Problem description
Output exactly the lines between the one holding "left shoulder: (345, 223)" and the last line of the data below, both of those lines included.

Material for this exercise
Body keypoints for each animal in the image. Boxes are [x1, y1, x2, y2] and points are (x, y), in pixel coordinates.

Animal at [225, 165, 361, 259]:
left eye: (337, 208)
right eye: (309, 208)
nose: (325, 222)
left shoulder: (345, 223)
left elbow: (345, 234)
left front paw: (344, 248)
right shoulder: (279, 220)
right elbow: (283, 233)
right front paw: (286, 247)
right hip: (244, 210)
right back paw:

Your solution
left shoulder: (345, 223)
left elbow: (345, 234)
left front paw: (344, 248)
right shoulder: (279, 220)
right elbow: (283, 233)
right front paw: (286, 247)
right hip: (244, 210)
right back paw:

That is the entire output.